• _EXERCISE AIM_
Below are records with pictures. Transcribe exactly, and only, the lines from the line with "Cliques. Essa é uma" to the line with "جمله خوراکی‌هایی که", both ends included, but not the pictures.

• _DATA FOR ANALYSIS_
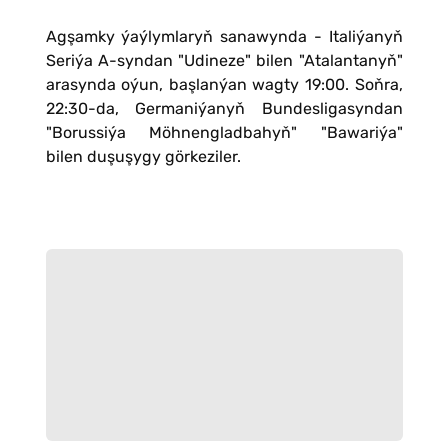
Agşamky ýaýlymlaryň sanawynda - Italiýanyň
Seriýa A-syndan "Udineze" bilen "Atalantanyň"
arasynda oýun, başlanýan wagty 19:00. Soňra,
22:30-da, Germaniýanyň Bundesligasyndan
"Borussiýa Möhnengladbahyň" "Bawariýa"
bilen duşuşygy görkeziler.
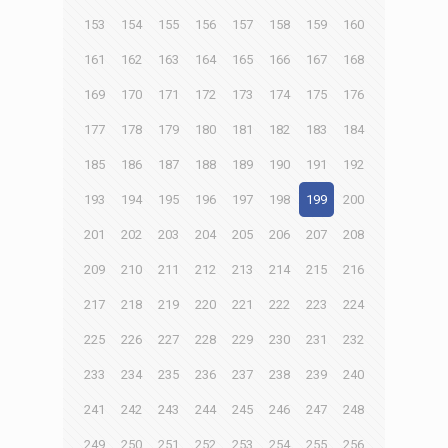
153
154
155
156
157
158
159
160
161
162
163
164
165
166
167
168
169
170
171
172
173
174
175
176
177
178
179
180
181
182
183
184
185
186
187
188
189
190
191
192
193
194
195
196
197
198
199
200
201
202
203
204
205
206
207
208
209
210
211
212
213
214
215
216
217
218
219
220
221
222
223
224
225
226
227
228
229
230
231
232
233
234
235
236
237
238
239
240
241
242
243
244
245
246
247
248
249
250
251
252
253
254
255
256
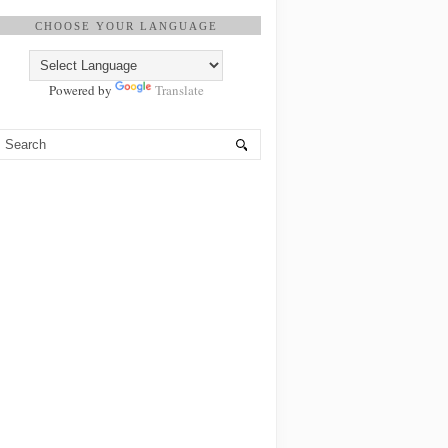
CHOOSE YOUR LANGUAGE
Powered by
Translate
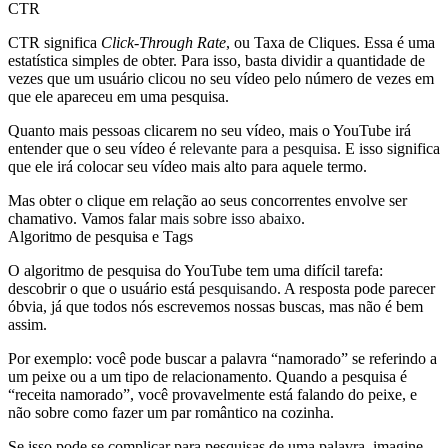
CTR
CTR significa
Click-Through Rate
, ou Taxa de Cliques. Essa é uma
estatística simples de obter. Para isso, basta dividir a quantidade de
vezes que um usuário clicou no seu vídeo pelo número de vezes em
que ele apareceu em uma pesquisa.
Quanto mais pessoas clicarem no seu vídeo, mais o YouTube irá
entender que o seu vídeo é
relevante para a pesquisa
. E isso significa
que ele irá colocar seu vídeo mais alto para aquele termo.
Mas obter o clique em relação ao seus concorrentes envolve ser
chamativo. Vamos falar
mais sobre isso abaixo
.
Algoritmo de pesquisa e Tags
O algoritmo de pesquisa do YouTube tem uma difícil tarefa:
descobrir o que o usuário está
pesquisando
. A resposta pode parecer
óbvia, já que todos nós escrevemos nossas buscas, mas não é bem
assim.
Por exemplo: você pode buscar a palavra “namorado” se referindo a
um peixe ou a um tipo de relacionamento. Quando a pesquisa é
“receita namorado”, você provavelmente está falando do peixe, e
não sobre como fazer um par romântico na cozinha.
Se isso pode se complicar para pesquisas de uma palavra, imagine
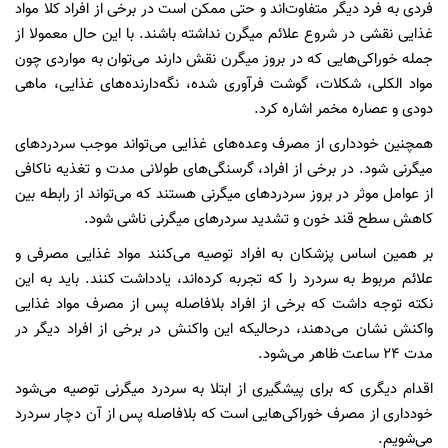
فردی به فرد دیگر متفاوت‌اند و حتی ممکن است در برخی از افراد کلا مواد
غذایی نقشی در شروع علائم میگرن نداشته باشند. با این حال معمولا از
جمله خوراکی‌هایی که در بروز میگرن نقش دارند می‌توان به مواردی چون
مواد الکلی، شکلات، گوشت فرآوری شده، نگه‌دارنده‌های غذایی، ماهی
دودی و عصاره مخمر اشاره کرد.
همچنین خودداری از مصرف وعده‌های غذایی می‌تواند موجب سردردهای
میگرنی شود. در برخی از افراد، گرسنگی‌های طولانی مدت و تغذیه ناکافی
از عوامل موثر در بروز سردردهای میگرنی هستند که می‌تواند از رابطه بین
کاهش سطح قند خون و تشدید سردرهای میگرنی ناشی شود.
بر همین اساس پزشکان به افراد توصیه می‌کنند مواد غذایی مصرفی و
علائم مربوط به سردرد را که تجربه کرده‌اند، یادداشت کنند. باید به این
نکته توجه داشت که برخی از افراد بلافاصله پس از مصرف مواد غذایی
واکنش نشان می‌دهند، درحالیکه این واکنش در برخی از افراد دیگر در
مدت ۲۴ ساعت ظاهر می‌شود.
اقدام دیگری که برای پیشگیری از ابتلا به سردرد میگرنی توصیه می‌شود
خودداری از مصرف خوراکی‌هایی است که بلافاصله پس از آن دچار سردرد
می‌شویم.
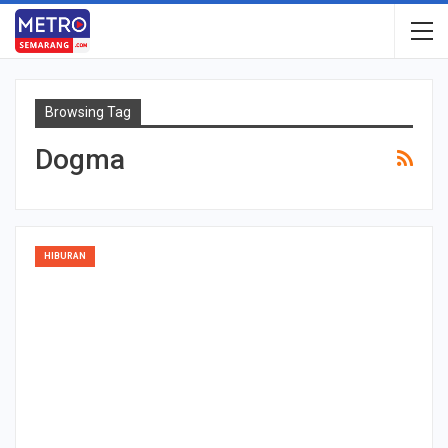
Browsing Tag
Dogma
HIBURAN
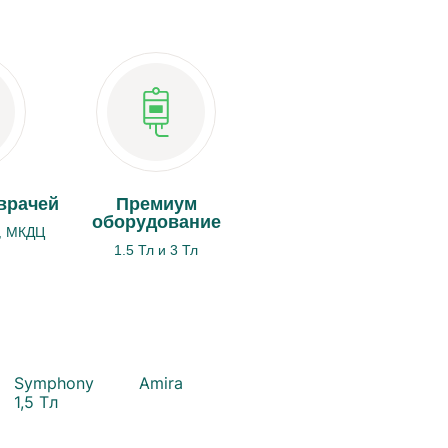
врачей
Премиум
оборудование
, МКДЦ
1.5 Тл и 3 Тл
Symphony
Amira
1,5 Тл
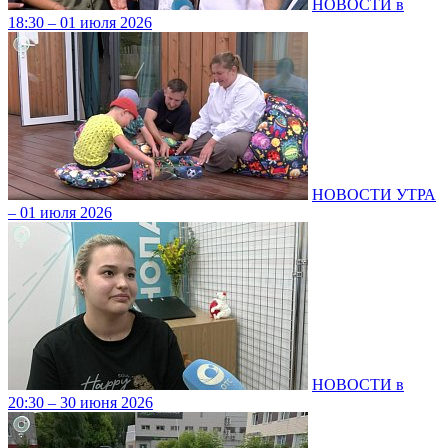
НОВОСТИ в
18:30 – 01 июля 2026
НОВОСТИ УТРА
– 01 июля 2026
НОВОСТИ в
20:30 – 30 июня 2026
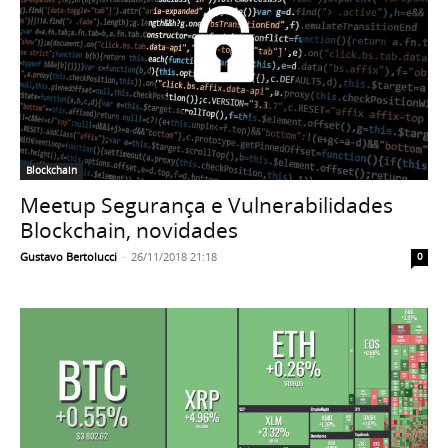
Blockchain
Meetup Segurança e Vulnerabilidades
Blockchain, novidades
Gustavo Bertolucci
-
26/11/2018 21:18
0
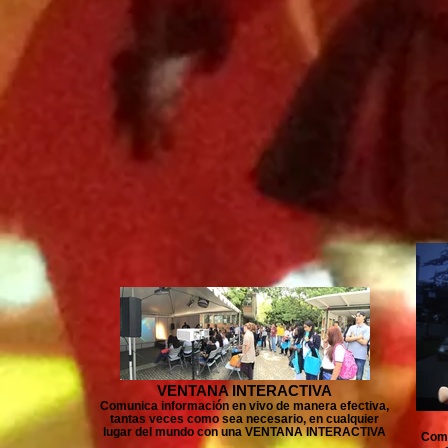
VENTANA INTERACTIVA
Comunica información en vivo de manera efectiva,
tantas veces como sea necesario, en cualquier
lugar del mundo con una VENTANA INTERACTIVA
Comu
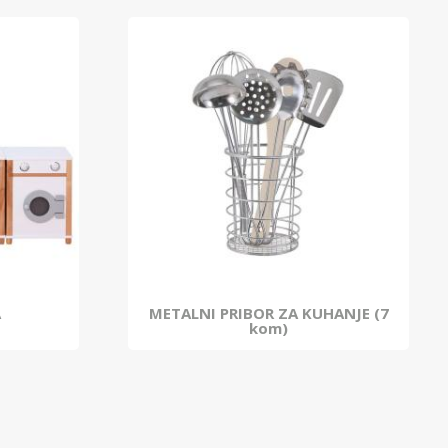
A
METALNI PRIBOR ZA KUHANJE (7
kom)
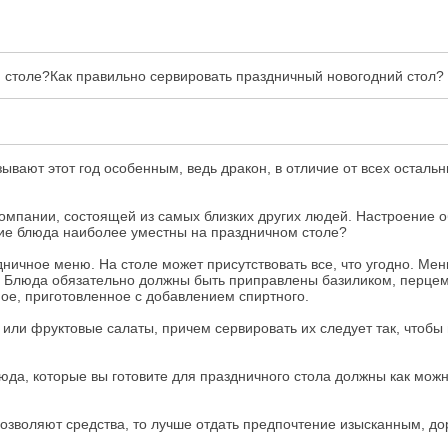
 столе?Как правильно сервировать праздничный новогодний стол?
ывают этот год особенным, ведь дракон, в отличие от всех осталь
 компании, состоящей из самых близких других людей. Настроение 
акие блюда наиболее уместны на праздничном столе?
дничное меню. На столе может присутствовать все, что угодно. Ме
ы. Блюда обязательно должны быть приправлены базиликом, перцем
ое, приготовленное с добавлением спиртного.
или фруктовые салаты, причем сервировать их следует так, чтобы
да, которые вы готовите для праздничного стола должны как можн
озволяют средства, то лучше отдать предпочтение изысканным, до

• _RESPONSE_
, ou Taxa de Cliques. Essa é uma
estatística simples de obter. Para isso, basta dividir a quantidade de
vezes que um usuário clicou no seu vídeo pelo número de vezes em
que ele apareceu em uma pesquisa.
Quanto mais pessoas clicarem no seu vídeo, mais o YouTube irá
entender que o seu vídeo é
relevante para a pesquisa
. E isso significa
que ele irá colocar seu vídeo mais alto para aquele termo.
Mas obter o clique em relação ao seus concorrentes envolve ser
chamativo. Vamos falar
mais sobre isso abaixo
.
Algoritmo de pesquisa e Tags
O algoritmo de pesquisa do YouTube tem uma difícil tarefa:
descobrir o que o usuário está
pesquisando
. A resposta pode parecer
óbvia, já que todos nós escrevemos nossas buscas, mas não é bem
assim.
Por exemplo: você pode buscar a palavra “namorado” se referindo a
um peixe ou a um tipo de relacionamento. Quando a pesquisa é
“receita namorado”, você provavelmente está falando do peixe, e
não sobre como fazer um par romântico na cozinha.
Se isso pode se complicar para pesquisas de uma palavra, imagine
فردی به فرد دیگر متفاوت‌اند و حتی ممکن است در برخی از افراد کلا مواد
غذایی نقشی در شروع علائم میگرن نداشته باشند. با این حال معمولا از
جمله خوراکی‌هایی که در بروز میگرن نقش دارند می‌توان به مواردی چون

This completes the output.